In the end, Handon knew she was right. Nothing was more important th
an getting the vaccine, or as much of it as they had, back to civilization. Ultimately, nothing else mattered much beside this, no matter how Handon felt in this moment.
And nothing he might say could change that.
As words reached their end, the two of them inched into the gap between them, met in the middle, and embraced. Heads on shoulders, they clutched each other fiercely.
For two seconds.
Then the front door opened. And Mark Cameron came through it.
He looked at the two of them wordlessly as they separated. He then pulled a cigarette from a pack and stepped off into the yard.
“I didn’t know Mark smoked,” Handon said, after the two of them ducked back inside and shut the door again. He couldn’t think of anything else to say.
“He keeps claiming to have quit. But he continues to pick them up on the sly, when we’re out scavenging.” She looked balefully out the front window. “Normally he bothers to hide it. Not tonight, obviously.”
With that, she pulled a long-reach butane lighter from a drawer and went around the room, lighting oil lamps.
Night had fallen for real.
* * *
The boy’s strength was failing with the last light.
He wasn’t able to work out that this was mostly due to the blood loss. He still couldn’t take time to stop and deal with his wound. He was just plowing on blindly, desperately, toward home.
In addition to the bleeding, there was also the strain of two six-mile hikes, practically back to back. And, much worse than that, the acute stress of combat, of being in mortal danger – first in the town and, to a lesser extent, now on the trail.

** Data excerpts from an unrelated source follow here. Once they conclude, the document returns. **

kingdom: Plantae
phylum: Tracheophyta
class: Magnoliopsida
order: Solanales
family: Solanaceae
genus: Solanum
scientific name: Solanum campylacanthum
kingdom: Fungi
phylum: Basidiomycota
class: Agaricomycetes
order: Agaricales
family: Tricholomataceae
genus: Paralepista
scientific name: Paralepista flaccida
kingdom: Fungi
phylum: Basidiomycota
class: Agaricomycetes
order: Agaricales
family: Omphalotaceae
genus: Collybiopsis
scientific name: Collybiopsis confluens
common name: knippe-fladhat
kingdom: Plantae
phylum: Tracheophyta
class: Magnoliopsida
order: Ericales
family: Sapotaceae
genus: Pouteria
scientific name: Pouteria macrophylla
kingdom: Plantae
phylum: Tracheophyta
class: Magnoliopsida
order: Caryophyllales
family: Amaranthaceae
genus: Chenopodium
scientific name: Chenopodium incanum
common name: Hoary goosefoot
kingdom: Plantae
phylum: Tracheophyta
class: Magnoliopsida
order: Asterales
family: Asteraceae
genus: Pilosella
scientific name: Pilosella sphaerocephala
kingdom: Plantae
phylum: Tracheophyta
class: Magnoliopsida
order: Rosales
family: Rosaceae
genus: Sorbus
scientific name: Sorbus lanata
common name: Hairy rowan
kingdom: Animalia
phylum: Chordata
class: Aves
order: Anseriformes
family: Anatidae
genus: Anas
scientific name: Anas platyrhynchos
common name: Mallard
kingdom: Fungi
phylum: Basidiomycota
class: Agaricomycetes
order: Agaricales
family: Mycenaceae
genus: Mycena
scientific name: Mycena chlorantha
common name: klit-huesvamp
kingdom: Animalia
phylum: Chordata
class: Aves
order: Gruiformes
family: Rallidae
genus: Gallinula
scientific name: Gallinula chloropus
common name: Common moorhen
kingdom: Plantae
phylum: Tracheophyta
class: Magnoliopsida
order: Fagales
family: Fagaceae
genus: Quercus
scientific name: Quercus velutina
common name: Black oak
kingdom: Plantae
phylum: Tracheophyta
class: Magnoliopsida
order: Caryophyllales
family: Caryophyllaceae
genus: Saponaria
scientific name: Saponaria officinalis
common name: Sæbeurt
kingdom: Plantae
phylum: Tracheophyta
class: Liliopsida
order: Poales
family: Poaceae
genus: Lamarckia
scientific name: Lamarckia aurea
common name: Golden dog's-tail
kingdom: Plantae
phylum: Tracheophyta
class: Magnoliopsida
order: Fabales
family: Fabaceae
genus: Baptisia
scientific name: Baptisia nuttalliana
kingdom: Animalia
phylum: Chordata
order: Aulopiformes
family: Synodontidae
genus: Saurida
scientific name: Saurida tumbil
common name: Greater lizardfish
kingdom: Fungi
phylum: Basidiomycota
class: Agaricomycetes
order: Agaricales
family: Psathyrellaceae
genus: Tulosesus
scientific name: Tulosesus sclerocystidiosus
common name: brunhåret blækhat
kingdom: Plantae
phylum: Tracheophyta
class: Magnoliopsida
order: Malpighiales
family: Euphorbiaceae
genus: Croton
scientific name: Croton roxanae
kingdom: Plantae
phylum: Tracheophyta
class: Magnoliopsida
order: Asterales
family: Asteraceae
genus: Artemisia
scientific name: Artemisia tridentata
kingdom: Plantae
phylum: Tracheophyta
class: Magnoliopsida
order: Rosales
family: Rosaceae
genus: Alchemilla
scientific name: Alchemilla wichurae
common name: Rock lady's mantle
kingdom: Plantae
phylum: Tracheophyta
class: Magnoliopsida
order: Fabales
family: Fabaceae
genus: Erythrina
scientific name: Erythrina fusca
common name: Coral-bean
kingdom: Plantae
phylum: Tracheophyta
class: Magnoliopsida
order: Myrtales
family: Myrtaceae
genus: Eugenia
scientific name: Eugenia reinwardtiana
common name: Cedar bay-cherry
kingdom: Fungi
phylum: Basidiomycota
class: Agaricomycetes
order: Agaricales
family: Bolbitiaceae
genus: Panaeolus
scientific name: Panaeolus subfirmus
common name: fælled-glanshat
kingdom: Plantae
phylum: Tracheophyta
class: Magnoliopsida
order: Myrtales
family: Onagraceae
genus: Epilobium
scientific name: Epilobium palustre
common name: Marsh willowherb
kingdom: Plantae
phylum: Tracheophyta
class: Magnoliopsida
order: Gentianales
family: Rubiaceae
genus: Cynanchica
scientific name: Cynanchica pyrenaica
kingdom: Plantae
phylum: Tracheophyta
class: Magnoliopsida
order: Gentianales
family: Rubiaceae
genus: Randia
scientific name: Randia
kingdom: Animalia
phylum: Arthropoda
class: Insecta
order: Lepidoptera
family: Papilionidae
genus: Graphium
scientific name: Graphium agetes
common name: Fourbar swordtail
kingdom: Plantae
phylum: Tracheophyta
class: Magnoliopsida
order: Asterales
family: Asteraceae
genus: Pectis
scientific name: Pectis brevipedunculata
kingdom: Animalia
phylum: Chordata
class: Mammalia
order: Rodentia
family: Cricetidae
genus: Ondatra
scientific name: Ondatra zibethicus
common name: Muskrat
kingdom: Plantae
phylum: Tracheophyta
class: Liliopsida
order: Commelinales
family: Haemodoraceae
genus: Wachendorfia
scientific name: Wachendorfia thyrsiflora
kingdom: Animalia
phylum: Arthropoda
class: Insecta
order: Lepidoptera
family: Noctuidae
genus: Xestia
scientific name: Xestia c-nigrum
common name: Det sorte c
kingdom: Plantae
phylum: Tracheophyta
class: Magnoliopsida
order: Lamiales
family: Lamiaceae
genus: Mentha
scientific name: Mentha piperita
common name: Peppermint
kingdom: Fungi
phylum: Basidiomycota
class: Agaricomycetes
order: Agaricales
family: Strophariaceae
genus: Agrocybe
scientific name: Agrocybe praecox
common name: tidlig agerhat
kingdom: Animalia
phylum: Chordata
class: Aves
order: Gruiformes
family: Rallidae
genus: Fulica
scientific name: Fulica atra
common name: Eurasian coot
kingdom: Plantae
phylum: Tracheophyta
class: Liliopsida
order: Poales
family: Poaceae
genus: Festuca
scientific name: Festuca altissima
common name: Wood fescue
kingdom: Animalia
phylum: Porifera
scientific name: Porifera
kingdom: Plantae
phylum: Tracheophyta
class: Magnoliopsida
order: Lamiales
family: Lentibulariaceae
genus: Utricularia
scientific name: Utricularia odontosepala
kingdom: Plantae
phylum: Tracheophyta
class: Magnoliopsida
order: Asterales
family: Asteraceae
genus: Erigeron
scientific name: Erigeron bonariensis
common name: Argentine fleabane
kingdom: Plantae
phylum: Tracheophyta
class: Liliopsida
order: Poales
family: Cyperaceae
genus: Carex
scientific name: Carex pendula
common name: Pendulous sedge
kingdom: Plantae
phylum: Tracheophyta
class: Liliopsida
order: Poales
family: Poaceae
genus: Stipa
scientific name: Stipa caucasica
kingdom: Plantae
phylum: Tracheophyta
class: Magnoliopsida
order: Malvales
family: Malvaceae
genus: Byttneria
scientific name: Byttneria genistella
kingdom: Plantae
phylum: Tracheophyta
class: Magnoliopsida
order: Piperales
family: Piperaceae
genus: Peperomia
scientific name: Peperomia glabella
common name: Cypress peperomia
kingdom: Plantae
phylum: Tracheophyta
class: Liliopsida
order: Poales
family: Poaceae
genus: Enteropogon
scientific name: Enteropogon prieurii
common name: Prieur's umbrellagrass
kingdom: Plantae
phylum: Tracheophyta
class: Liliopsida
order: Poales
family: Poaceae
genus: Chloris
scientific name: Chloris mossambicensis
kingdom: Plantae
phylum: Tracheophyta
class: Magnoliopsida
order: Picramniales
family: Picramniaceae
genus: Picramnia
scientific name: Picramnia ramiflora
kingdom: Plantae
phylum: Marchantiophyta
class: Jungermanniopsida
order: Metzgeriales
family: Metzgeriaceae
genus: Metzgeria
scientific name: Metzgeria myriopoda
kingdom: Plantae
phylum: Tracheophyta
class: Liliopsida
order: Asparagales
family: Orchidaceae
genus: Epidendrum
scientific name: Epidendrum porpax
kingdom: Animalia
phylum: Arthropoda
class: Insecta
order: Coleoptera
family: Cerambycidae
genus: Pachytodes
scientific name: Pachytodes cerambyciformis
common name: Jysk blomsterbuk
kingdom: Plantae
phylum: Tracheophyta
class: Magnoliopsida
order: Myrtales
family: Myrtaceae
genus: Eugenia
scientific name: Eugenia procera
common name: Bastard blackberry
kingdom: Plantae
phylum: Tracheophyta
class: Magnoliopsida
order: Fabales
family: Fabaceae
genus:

No one who is not used to combat situations is ever ready for the strain it creates. Those who’ve been in contact say it’s like the terrible moment of vividness just before a car crash – when you can see the mortal peril you’re in, and can see the accident happening in slow motion… but it’s too late to do anything about it. They say combat’s like this split second – except stretched out for hours and days.
You can’t endure it. Except that you have to.
On the upside, he was nearly home now. He recognized the details of the forest here, the way the road gradually flattened out. The bend before the cabin was only another fifty yards ahead. And the dead were still nowhere to be seen.